Thank you so much Tara! I do try to find joy everyday. It isn’t hard to find when you look (especially when you discover it in even the smallest moments).
I think you will agree with this post by Edna Sackson. She writes about early year report cards but I think it applies to elementary classes too. http://whatedsaid.wordpress.com/2014/11/27/instant-communication-and-twice-yearly-report-cards/
Your in room moments show how much of what is worth celebrating will never be captured on the report cards. I am glad that you keep a blog and share the joy of your room all over the globe.
I really appreciated this post Terje. Thanks for sharing the link with me. Our reports are really not responsive or respectful of what we should be sharing about our students, in my opinion. I wish I had a specific answer for how it could look different.
As Terje says, so much of what is worth celebrating can never be captured with report cards–or with any kind of assessment. I feel your pain! What wonderful in the room moments, though.
And one more day and a bit of this and I can just focus on those moments. I feel like I am in report card jail. Stuck in my seat making a document I don’t really believe in. Bleck.
My favorite quote “How can I capture the wonder of the daily in the room magic in a document like this?” Looks like you did this with photos love seeing your students’ smiles.
Thanks Maria. I would rather be celebrating always!
Your photos capture what matters to the kids and the parents. So much joy. I hope your families see this too. Too bad we can’t have that kind of report card. But you gotta do it. So hang in there and look forward to more celebrating with your kids.
I know. Gotta do. Motoring through – more that gets done, closer I am to Monday when I don’t have to do them anymore! (at least for a few months)
Report cards are so tough. Mine are coming up next week. I also enjoy these glimpses into your classroom-a truly wonderful place to learn and grow!
Thank you Gigi. It does feel pretty wonderful. Happy when I get feedback from the kids about how happy they are.
Hi Carrie, Some of our teachers were wrestling with report card grades as well. How can a, “B” summarize a child’s efforts? How can a teacher provide comments that reveal what the child can really do and what the next exciting step might be? You might enjoy contacting teachers Linda or Jenny at Davis Bay Elementary on the Sunshine Coast. They are reworking how to communicate learning with their primary students and their parent community. It’s very cool…and no letters!
I just might after I crawl out from this report writing! Thanks for the connections.
I love the structure of your post: on the page vs. in the room. The stories you tell through your blog and pictures say so much more about your students than could ever be told through a grade.

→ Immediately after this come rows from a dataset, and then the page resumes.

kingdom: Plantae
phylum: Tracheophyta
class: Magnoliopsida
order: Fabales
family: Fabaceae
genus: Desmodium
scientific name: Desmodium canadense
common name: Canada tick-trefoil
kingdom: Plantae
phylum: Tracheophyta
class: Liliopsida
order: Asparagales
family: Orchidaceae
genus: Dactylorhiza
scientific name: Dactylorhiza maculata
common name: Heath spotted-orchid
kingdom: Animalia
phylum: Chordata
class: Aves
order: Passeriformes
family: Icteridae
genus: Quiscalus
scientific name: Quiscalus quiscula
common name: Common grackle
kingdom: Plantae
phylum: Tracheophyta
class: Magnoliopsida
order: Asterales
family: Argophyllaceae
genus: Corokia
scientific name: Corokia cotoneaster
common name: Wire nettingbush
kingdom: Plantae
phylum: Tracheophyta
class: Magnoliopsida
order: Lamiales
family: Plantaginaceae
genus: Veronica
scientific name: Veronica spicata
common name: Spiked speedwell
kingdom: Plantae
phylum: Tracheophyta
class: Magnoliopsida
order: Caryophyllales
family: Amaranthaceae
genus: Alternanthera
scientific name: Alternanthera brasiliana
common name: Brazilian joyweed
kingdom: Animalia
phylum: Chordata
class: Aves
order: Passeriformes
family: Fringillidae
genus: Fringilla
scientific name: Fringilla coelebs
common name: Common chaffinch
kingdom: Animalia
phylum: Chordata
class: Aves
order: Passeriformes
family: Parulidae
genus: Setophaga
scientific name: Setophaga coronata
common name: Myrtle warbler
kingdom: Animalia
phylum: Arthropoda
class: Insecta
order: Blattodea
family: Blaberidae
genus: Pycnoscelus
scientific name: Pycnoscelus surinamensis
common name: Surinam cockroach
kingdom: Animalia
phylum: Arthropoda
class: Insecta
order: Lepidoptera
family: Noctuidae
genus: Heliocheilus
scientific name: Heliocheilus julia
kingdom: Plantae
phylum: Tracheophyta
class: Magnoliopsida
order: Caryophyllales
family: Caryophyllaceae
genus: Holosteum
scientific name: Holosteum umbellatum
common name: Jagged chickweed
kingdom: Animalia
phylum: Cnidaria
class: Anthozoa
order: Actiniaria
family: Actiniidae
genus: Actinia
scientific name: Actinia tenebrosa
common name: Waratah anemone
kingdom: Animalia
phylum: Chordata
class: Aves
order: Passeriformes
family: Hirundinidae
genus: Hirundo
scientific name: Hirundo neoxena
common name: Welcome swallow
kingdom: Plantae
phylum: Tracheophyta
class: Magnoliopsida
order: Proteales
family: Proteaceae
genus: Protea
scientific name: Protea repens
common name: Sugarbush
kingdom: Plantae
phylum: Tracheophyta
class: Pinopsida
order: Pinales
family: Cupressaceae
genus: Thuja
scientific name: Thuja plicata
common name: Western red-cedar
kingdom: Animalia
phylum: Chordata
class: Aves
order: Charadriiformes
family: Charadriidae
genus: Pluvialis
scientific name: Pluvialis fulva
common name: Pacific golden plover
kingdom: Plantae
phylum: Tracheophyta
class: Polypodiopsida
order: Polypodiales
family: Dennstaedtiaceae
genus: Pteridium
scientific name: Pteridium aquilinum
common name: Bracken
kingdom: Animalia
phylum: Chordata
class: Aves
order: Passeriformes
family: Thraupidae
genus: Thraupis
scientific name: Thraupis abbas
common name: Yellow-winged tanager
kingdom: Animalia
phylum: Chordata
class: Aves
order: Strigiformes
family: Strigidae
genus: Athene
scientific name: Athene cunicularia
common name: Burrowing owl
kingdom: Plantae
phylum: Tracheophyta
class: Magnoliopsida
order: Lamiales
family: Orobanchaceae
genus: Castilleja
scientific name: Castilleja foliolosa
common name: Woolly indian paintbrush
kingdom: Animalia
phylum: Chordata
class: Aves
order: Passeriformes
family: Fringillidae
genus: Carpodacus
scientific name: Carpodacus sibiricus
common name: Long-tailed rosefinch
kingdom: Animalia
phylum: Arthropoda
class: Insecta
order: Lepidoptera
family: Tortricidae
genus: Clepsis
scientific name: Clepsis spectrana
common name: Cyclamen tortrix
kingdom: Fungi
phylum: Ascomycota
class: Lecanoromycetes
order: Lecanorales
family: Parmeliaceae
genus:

So very true. It is stories that well, tell the stories. Stories can’t have too many restrictions or they just don’t work.
I always love seeing your happy students, Carrie-does my heart good every time. We don’t do grades, but here at the end, high school applications demand transcripts. It isn’t easy, & most for me deserve & receive As, and that doesn’t tell much at all, I agree, even that. Wouldn’t it be wonderful if you could just say “read my blog!”
Oh, it so would. Even the effort comments seem so silly to me. We have to comment G (Good ) S (Satisfactory) or N (Needs Improvement) for each subject from Grade 4 onwards. If I were giving lots of S and N letters out, wouldn’t that say more about me than my students? We are all engaged and excited to learn – does G capture that? Oh, how I hate this, but back to it . . . My children attend a school, where they don’t get letter grades. It is refreshing and takes nothing away. I feel lucky that letter grades have not been a part of their world.
These photos are priceless. My kids are adults now, and I feel thankful they got to go to school in a time when quantifying and assessment were less of a burden on schools, students and teachers. Thanks for all you do for these young, budding spirits!
Thank you Tricia! I feel very lucky to work with such keen, inspiring students. We all learn together!